Data documentation guidelines

This page presents information about how energy research data should be documented in the Tampere University energy research data catalog. It is intended for both the potential users of the data and persons who are adding data to the catalog. It helps users of the data to better understand the data documentation and it helps documenters in documenting their data. The catalog is based on the open source CKAN data management platform. So in addition to this page, the CKAN user guide can be checked for more details about how to use the catalog.

Available data is documented as datasets. A dataset should be a suitably sized logical entity. Data should be related to the same topic that is narrow enough, so it is easy to find. For example weather observations including temperature and humidity from Tampere and Helsinki could be documented in multiple ways. For example they could be just one dataset, two data sets for each city or four datasets one for each measurement and city. Here the best solution could be the two datasets option. So even if your data could work as one dataset remember to consider if it could make sense to split it into smaller datasets.

Datasets are organised using organizations and groups. Organization should be the party who is providing the data and is responsible for maintaining it and can provide help in using the data. It can be a research project, research group or an university unit for example. If a suitable organization does not exist, the CKAN administrator (otto.hylli@tuni.fi) can create it. If the organization exists its administrator or the CKAN administrator can add users to its members which then enables the user to create new datasets for the organization. Groups are a handy additional way to categorise datasets for example when the same organization has data related to multiple topics. Groups can also include datasets from multiple organizations. A dataset can also belong to multiple groups so for example the weather observations from Tampere dataset could belong to both group for weather and a group for Tampere.

A dataset consists of various fields that give information about it such as title, description, source and maintainer. These are described in more detail later on this page. The dataset also has resouces which can be files or links. Resources can contain the data itself if it can be provided publicly. Resource can also provide additional information about the data such as list of available measurements. File resources can be any type since they can be downloaded and viewed on the user's computer. Though of course more common file formats should be favored to make them easier to use. However CKAN has special features for tabular data stored in Excel or CSV files. When this kind of file is added, CKAN is able to extract the data from the file and upload it to the CKAN datastore. This makes it possible then to preview the data on the resource's web page without the need to download the resource file. This feature has some limitations. Notably Excel files consisting of multiple sheets are not supported.

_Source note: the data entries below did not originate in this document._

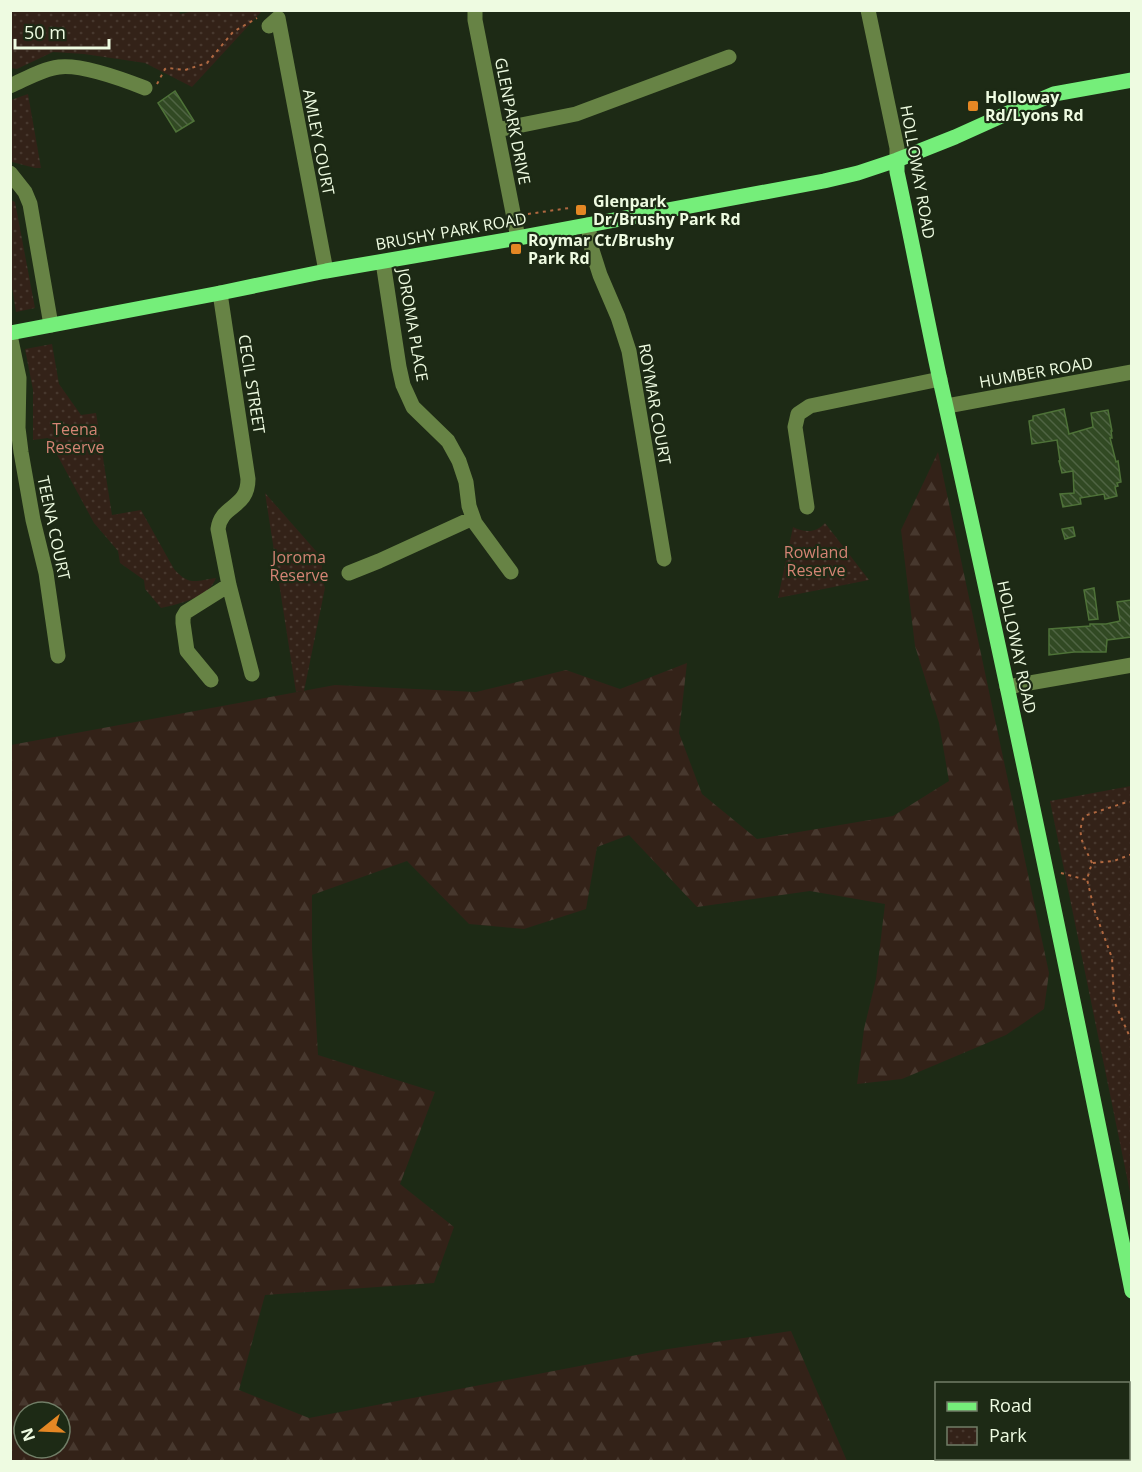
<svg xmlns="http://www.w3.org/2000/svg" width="1142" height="1472" font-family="'Open Sans',sans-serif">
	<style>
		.forest { fill: url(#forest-firs); fill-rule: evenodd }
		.park { fill: url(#park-dots) }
		.building { fill: url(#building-back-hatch); stroke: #4e7238; stroke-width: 1.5 }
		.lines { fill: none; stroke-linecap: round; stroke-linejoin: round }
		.path { stroke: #b06840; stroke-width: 2; stroke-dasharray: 3 4.5; stroke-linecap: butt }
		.minor { stroke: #678345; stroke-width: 15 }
		.major { stroke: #75ee7a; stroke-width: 15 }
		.poi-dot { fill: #e48724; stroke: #1d2a15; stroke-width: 2 }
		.labels { text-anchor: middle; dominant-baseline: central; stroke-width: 4.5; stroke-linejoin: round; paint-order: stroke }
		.poi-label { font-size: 16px; font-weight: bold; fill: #eefbe1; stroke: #1d2a15; text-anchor: start }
		.street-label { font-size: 16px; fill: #eefbe1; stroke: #1d2a15 }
		.park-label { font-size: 16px; fill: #d48474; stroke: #1d2a15 }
	</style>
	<defs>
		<pattern id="forest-firs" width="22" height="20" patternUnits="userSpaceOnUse" patternTransform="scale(1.5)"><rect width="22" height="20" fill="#332218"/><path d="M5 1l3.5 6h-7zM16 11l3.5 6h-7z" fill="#47382e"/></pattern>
		<pattern id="park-dots" width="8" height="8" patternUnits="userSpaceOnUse" patternTransform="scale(1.5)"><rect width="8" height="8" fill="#332218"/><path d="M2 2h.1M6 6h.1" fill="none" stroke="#47382e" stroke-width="1.8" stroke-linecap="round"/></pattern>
		<pattern id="building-back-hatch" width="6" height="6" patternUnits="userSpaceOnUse" patternTransform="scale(1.5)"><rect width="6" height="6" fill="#314923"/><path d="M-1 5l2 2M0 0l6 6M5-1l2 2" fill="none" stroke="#4f6443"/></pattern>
	</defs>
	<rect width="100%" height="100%" fill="#1d2a15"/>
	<path class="forest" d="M 938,452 L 1049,973 L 1044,1009 L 1006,1035 L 902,1079 L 857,1084 L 864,1029 L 876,979 L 885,904 L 810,891 L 697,907 L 629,835 L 597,847 L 586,909 L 524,929 L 469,924 L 407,861 L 312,895 L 312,949 L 318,1055 L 435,1092 L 400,1184 L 454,1227 L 434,1283 L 265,1295 L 239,1390 L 309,1418 L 668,1349 L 791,1331 L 847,1461 L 11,1462 L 11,745 L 335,685 L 476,692 L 566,670 L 620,689 L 687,663 L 679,733 L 702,794 L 757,839 L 893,816 L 949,781 L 939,723 L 915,646 L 901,530 ZM 24,1412 L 60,1412 L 60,1448 L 24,1448 Z"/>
	<path class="park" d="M 179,11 L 180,14 L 198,10 L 262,11 L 192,87 L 145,63 L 84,54 L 53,52 L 17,69 L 11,68 L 11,11 Z
		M 28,94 L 41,168 L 35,168 L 12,162 L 10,153 L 11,100 Z
		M 11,200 L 15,202 L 35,308 L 16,312 L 11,281 Z
		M 52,344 L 59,384 L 81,415 L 96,413 L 112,515 L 141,510 L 174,569 C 189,586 195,581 216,578 C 209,598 178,604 161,608 L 145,589 L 144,580 L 120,563 L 118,551 L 94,523 L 48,438 L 33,440 L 33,390 L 25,349 Z
		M 265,493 L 323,559 L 321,575 L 325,588 L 304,691 L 296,692 Z
		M 825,523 L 869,580 L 778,598 L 793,527 C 805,533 816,533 825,523 Z
		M 1131,786 L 1132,786 L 1131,1197 L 1050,801 Z"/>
	<path class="building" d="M 175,91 L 194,121 L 176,132 L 158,103 Z
		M 1064,409 L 1069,434 L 1093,427 L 1091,413 L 1108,410 L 1112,431 L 1111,431 L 1112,438 L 1110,438 L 1116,462 L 1118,461 L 1121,482 L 1117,483 L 1118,486 L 1115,487 L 1117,496 L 1105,499 L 1104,494 L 1080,498 L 1081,504 L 1063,507 L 1060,494 L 1074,493 L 1073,471 L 1062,473 L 1059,461 L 1060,461 L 1057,440 L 1032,444 L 1029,421 L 1033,420 L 1033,416 Z
		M 1073,527 L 1075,536 L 1065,539 L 1062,529 Z
		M 1094,588 L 1098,619 L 1089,620 L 1084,590 Z
		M 1131,600 L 1131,637 L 1107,640 L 1106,652 L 1074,652 L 1049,655 L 1049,629 L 1090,626 L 1090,624 L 1106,624 L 1120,621 L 1117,602 Z"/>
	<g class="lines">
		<path class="path" d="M 157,84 L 165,69 L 168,68 L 185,70 L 207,63 L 233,32 L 257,18
			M 528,214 L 569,208
			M 1132,854 L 1114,861 L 1092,863 L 1087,879 L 1094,909 L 1112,958 L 1114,1001 L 1132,1042
			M 1092,863 C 1084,845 1076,836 1084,816 L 1124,803 L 1132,802
			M 1061,873 L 1087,880"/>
		<path class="minor" d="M 475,10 L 475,20 L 518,238
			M 868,10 L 897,148 L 897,160
			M 269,26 L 278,18 L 326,271
			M 10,86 C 26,79 42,69 59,67 C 82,64 122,79 145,88
			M 497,130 L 576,114 L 729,57
			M 10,173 L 25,192 L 30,204 L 51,325
			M 588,225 L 592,250 L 600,275 L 618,317 L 629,351 L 664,559
			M 383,262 L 399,367 L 403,385 L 413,407 L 448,441 L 459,461 L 466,482 L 469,506 L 475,523 L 511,572
			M 220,293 L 248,479 C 248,509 221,504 218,529 L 229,585 L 252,674
			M 10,335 L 19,378 L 18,428 L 21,452 L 33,520 L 46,573 L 58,656
			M 947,406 L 1132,372
			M 807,507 L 795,427 L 798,414 L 810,406 L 940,379
			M 349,573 L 379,561 L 473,518
			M 211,680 L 187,651 L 183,623 L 183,617 L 186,612 L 229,585
			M 1007,687 L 1132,665"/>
		<path class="major" d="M 897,160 L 897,172 C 912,241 925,311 940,380 C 1008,683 1071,987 1132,1291
			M 10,333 L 220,293 L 326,271 L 518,238 L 824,181 L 858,173 L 897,160 L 955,137 L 1006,114 L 1054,94 L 1132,80"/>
	</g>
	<g class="poi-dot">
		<rect x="967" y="100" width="12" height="12" rx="3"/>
		<rect x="575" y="204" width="12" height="12" rx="3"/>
		<rect x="510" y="243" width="12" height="12" rx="3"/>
	</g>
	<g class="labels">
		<g class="poi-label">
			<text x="985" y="97">Holloway<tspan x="985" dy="18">Rd/Lyons Rd</tspan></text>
			<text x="593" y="201">Glenpark<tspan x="593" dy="18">Dr/Brushy Park Rd</tspan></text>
			<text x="528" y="240">Roymar Ct/Brushy<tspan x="528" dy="18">Park Rd</tspan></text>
		</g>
		<g class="street-label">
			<text transform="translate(513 121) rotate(79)">GLENPARK DRIVE</text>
			<text transform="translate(319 142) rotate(79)">AMLEY COURT</text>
			<text transform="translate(918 172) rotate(80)">HOLLOWAY ROAD</text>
			<text transform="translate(451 231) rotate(-10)">BRUSHY PARK ROAD</text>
			<text transform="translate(413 325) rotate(80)">JOROMA PLACE</text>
			<text transform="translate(1036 372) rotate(-10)">HUMBER ROAD</text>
			<text transform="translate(252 384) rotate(81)">CECIL STREET</text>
			<text transform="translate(655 404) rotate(80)">ROYMAR COURT</text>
			<text transform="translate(54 528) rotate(78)">TEENA COURT</text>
			<text transform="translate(1017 647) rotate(78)">HOLLOWAY ROAD</text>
		</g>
		<g class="park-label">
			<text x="75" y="429">Teena<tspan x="75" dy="18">Reserve</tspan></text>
			<text x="816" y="552">Rowland<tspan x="816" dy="18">Reserve</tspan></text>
			<text x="299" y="557">Joroma<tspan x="299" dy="18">Reserve</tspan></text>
		</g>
	</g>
	<rect width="1142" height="1472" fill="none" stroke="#eefbe1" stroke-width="24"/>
	<rect x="935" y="1382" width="195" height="78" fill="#1d2a15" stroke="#717e67" stroke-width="1.5"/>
	<rect x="947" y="1402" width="30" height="9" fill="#75ee7a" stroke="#717e67" stroke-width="1.5"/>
	<text x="989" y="1412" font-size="18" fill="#eefbe1">Road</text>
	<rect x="947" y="1427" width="30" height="18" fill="url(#park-dots)" stroke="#717e67" stroke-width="1.5"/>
	<text x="989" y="1442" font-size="18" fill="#eefbe1">Park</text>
	<g transform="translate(42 1430) rotate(252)"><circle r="28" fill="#1d2a15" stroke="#717e67" stroke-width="1.5"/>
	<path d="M0-4.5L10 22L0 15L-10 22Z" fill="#e48724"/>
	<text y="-9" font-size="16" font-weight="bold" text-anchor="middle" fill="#eefbe1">N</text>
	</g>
	<path d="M15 39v9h94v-9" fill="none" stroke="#eefbe1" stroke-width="3"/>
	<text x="24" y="39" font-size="18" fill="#eefbe1" stroke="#1d2a15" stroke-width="4.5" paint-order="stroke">50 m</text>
</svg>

Below are listed all of the fields that can be used to give information about a dataset and some notes about them. Some of these fields are natively offered by CKAN and some are custom fields added specifically to the energy research data catalog. Of these only title is required but giving as much information as possible is highly recommended.

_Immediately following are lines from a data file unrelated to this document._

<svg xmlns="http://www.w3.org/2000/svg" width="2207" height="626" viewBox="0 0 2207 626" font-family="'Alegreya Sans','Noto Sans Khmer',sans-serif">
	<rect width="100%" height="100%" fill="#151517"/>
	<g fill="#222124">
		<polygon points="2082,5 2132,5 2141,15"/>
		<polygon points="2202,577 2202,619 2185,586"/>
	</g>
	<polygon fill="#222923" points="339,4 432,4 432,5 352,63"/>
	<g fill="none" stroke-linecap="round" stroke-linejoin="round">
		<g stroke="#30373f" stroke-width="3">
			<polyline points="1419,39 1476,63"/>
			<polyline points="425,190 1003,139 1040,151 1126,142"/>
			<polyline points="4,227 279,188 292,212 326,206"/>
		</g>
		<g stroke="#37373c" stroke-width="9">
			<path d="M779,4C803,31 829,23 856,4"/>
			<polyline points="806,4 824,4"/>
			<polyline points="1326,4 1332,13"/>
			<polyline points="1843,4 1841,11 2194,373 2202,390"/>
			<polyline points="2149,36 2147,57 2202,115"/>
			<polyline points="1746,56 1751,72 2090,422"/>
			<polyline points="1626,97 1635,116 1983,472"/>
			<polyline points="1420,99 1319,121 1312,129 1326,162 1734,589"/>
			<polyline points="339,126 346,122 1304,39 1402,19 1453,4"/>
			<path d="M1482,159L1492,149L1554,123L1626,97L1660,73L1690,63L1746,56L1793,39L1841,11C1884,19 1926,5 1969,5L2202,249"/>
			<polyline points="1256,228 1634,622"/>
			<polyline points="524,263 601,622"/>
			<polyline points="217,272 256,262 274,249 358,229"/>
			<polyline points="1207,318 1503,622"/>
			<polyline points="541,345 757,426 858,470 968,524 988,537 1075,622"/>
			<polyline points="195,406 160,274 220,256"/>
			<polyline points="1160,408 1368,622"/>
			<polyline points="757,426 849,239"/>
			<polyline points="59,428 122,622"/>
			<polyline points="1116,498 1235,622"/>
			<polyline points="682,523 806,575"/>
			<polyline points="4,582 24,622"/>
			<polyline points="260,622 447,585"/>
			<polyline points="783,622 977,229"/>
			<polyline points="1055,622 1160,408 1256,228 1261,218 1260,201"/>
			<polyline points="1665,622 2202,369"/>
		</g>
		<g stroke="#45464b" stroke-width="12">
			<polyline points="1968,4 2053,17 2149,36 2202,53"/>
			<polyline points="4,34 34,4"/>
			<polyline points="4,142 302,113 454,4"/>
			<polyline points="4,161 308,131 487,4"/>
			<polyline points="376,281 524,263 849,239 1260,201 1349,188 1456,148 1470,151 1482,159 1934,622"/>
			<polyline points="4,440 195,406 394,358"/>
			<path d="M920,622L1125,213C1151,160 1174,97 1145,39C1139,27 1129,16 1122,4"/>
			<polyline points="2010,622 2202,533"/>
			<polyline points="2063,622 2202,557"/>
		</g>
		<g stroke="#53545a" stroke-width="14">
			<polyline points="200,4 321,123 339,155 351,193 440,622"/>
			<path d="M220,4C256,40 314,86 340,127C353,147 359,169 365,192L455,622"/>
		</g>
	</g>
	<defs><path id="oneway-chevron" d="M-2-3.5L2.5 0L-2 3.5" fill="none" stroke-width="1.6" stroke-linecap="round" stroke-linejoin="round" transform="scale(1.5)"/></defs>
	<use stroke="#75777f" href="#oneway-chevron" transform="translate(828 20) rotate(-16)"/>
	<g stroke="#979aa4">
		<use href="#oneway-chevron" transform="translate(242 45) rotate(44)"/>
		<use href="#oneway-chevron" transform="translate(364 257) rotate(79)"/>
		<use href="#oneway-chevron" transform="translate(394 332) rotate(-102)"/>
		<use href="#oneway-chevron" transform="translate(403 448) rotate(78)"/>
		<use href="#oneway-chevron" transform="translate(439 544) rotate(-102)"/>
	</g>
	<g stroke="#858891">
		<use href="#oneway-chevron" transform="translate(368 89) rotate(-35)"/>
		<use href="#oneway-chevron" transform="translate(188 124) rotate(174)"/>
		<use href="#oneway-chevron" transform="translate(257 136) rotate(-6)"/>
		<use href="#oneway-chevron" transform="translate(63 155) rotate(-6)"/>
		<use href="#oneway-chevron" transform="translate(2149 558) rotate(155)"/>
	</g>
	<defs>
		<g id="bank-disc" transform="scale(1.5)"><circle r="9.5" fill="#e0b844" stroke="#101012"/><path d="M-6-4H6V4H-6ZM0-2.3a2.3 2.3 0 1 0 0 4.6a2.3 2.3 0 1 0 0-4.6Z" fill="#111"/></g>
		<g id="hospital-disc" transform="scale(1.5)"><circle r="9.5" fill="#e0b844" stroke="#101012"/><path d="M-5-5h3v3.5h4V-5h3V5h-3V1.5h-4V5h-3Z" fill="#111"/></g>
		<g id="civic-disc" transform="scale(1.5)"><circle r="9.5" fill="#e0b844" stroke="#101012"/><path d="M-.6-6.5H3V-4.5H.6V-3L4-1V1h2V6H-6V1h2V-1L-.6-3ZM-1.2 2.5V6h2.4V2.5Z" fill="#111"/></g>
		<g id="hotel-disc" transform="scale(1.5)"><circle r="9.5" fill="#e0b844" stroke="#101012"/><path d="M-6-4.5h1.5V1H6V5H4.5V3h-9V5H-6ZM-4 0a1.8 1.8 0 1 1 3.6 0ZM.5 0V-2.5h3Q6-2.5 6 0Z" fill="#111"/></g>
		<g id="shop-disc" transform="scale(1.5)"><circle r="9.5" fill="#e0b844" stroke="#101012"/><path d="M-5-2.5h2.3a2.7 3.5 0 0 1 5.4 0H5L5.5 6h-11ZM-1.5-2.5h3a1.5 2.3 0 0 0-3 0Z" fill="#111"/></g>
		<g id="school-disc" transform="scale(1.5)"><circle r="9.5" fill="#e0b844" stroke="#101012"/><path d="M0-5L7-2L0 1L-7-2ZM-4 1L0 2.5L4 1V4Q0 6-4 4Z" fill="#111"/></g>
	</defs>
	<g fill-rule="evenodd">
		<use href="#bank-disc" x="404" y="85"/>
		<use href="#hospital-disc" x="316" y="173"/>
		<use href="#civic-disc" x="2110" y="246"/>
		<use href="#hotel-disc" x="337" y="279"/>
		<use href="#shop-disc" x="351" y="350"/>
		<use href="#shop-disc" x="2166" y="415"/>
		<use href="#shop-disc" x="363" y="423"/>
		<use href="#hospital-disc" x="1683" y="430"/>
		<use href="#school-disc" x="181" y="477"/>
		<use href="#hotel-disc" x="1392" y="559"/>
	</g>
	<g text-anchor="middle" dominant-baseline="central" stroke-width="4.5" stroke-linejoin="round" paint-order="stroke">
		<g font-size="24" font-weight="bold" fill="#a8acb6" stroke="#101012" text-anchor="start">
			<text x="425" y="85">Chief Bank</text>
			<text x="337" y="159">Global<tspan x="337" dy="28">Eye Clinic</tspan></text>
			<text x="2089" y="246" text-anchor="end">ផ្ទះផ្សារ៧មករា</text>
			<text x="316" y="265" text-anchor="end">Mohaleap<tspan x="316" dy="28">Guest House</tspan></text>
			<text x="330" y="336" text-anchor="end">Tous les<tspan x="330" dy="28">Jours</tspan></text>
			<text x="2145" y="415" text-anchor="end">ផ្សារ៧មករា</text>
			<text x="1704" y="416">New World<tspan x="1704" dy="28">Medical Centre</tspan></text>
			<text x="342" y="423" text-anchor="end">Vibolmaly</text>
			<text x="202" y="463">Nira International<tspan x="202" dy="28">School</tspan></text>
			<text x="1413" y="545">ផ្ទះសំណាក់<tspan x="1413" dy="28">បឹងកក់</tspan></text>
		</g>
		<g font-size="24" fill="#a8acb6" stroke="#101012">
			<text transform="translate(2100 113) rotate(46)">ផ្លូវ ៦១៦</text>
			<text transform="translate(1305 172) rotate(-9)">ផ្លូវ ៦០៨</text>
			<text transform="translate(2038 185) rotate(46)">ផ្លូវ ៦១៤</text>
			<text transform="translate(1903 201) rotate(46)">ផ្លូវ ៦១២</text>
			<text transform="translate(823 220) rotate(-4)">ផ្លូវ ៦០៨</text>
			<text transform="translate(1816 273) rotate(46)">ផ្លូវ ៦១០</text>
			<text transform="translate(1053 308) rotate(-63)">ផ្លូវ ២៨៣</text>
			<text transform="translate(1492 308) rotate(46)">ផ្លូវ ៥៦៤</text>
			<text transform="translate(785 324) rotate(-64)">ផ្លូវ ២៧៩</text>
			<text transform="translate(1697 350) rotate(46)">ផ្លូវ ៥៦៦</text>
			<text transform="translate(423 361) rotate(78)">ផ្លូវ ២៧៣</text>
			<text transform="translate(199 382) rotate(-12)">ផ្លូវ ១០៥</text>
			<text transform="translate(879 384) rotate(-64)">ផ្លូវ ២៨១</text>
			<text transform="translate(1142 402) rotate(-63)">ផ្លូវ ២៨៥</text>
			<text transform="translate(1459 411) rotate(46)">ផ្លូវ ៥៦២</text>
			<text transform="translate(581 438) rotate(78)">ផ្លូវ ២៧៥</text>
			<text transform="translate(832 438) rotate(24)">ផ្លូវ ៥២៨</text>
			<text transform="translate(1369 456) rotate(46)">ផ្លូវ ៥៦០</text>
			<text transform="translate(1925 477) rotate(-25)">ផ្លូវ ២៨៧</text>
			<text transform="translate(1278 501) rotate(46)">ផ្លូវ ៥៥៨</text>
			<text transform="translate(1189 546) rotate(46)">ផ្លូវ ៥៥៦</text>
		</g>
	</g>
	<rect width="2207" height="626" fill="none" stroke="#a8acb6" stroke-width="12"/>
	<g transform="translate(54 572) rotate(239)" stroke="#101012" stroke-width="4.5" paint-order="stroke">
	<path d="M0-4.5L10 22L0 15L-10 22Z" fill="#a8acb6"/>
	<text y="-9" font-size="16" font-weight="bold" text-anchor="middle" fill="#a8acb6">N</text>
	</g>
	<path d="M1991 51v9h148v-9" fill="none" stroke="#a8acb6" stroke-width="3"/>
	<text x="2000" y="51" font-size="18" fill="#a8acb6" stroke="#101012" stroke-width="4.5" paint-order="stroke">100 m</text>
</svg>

title: Short describtive title that gives a good idea what the data is about.
description: Longer description of the data. Should give all relevant information needed to use the data that is not apparent from the dataset resources. The description should give a general overview of the data: where it comes from and what it covers. It can also explain what kind of usage the data is suited for. It should explain how the data can be accessed if it is not available as resources. The format of the data should also be explained. It should also mention any restrictions related to how the data can be used. If multiple datasets share common features such as the data format or way it can be accessed, those things can be explained only once in a related group or organization, and the dataset description can then just provide a link to that information.
tags: Keywords used to describe and categorise the dataset and make it more easy to find. Tags can be chosen freely. If possible tags that have been already used should be used. When starting to type a tag, the system suggests already existing tags. When viewing a dataset its tags are links, which show all datasets using that tag.
license: Tells under which conditions the data can be used. If the data is open a suitable open data license can be selected from the list of licenses. If the data is meant just for use in the university the option "For internal research and education use" can be selected. More details about how the data can be used can be given in the dataset description. You can learn more about open data licenses on opendefinition.org.
visibility: Public datasets are visible to everyone. Private datasets are visible only for the members of the organization who owns the dataset. Datasets in the energy research catalog should be public so that researchers can find them. However when the dataset is been worked on it can be marked as private until it is ready.
source: Link to the possible source of the dataset if applicable.
version: Version number for the dataset. Probably not often needed.
author: Author of the dataset. Not probably needed.
author email: Email address of the dataset author.
maintainer: Person responsible for maintaining the dataset. This should be a person who can answer questions about the dataset and if the data is not public, provide access.
maintainer email: Contact email address for the maintainer.
Data owner: The party the data actually belongs to and who has the final say in how the data can be used. Can be different from the organization who provides the data.
measurement start date: If the data covers a period of time this should indicate the start date for that period.
measurement end date: If the data covers a period of time this should indicate the end date for that period.
temporal resolution: If the data is a time series then this should indicate the shortest possible time interval between data points. For example 1 second or 30 minutes.